▶ TASK GOAL: Write out the Jebel Barkal passage below word for word, from "The night had" down to "of Jebel Barkel.".

▶ PASSAGE:
“Allah Wakbar,” the muezzin woke me up at sunrise.
The night had passed without incident, aside the mysterious ceremony, and I had enjoyed a restful sleep. I hopped outta the hammock, packed away everything and grabbed my camera to race across the desert to the Pyramids of Jebel Barkel.
Jebel Barkal served as a royal cemetery during the Meroitic Kingdom. Which might explain the cemetery at its base. That’s when my brain clicked. The ceremony I had witnessed from the shadows of my hammock during the night was a funeral.
The earliest burials here date back to the 3rd century BCE and the pyramids pre-date the infamous Egyptian ones.
Jebel means ‘mountain’ but at 98 meters, the sand and rock point looked more like a mound. It used to serve as a landmark for traders back in the day. At its baseת the historical city of Napata is located and in 2003, the mountain, together with the city were declared a World Heritage Site by UNESCO.
The pyramids shone golden as the sun came up behind me. I raced across the desert sands to beat the sun as it would heat up to 30 degrees in no time and then I also had to race back to get my packs and hike it to the highway.
The road was only 200 meters away but in 30+ degrees it may as well be 200 kilometers away.

▶ DATA FOR ANALYSIS:

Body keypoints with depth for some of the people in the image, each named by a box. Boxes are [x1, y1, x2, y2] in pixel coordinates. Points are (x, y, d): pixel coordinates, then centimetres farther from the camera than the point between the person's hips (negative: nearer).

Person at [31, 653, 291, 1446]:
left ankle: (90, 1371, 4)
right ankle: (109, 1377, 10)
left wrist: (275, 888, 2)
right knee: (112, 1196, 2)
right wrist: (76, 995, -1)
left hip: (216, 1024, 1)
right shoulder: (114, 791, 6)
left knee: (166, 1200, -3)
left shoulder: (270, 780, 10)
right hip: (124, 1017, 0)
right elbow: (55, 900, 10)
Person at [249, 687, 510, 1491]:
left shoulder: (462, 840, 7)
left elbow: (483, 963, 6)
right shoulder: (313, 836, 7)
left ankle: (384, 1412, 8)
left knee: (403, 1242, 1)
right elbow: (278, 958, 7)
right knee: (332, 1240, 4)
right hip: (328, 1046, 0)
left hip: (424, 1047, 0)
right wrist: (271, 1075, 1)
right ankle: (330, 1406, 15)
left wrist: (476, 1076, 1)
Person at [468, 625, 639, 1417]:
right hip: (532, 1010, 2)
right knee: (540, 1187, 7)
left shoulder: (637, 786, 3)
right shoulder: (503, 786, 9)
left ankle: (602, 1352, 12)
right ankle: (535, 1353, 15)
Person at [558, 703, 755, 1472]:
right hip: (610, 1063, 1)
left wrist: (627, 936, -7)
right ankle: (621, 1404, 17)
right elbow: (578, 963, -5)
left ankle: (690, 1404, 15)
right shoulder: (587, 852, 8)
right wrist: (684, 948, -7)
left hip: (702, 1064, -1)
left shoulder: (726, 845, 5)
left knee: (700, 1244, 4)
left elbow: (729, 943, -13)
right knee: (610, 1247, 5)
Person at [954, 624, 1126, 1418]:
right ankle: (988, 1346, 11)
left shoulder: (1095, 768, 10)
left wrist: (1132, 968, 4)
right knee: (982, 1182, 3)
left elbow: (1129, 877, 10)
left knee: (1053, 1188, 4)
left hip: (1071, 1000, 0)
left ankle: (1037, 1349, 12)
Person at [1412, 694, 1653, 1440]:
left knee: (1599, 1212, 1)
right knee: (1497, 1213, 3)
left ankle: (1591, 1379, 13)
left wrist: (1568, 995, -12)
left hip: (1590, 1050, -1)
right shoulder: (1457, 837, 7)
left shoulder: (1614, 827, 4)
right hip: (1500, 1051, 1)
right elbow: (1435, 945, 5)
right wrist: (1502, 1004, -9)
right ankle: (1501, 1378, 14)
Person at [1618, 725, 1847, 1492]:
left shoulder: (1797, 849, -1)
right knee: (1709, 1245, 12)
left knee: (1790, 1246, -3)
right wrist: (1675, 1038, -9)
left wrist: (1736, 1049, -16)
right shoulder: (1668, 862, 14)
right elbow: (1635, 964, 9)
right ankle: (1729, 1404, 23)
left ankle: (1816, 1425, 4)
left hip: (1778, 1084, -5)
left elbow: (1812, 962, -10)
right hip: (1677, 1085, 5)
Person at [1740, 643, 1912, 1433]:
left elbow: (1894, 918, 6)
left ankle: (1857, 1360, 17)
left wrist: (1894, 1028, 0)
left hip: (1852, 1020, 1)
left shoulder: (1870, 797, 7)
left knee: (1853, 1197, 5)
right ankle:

▶ TASK RESPONSE:
The night had passed without incident, aside the mysterious ceremony, and I had enjoyed a restful sleep. I hopped outta the hammock, packed away everything and grabbed my camera to race across the desert to the Pyramids of Jebel Barkel.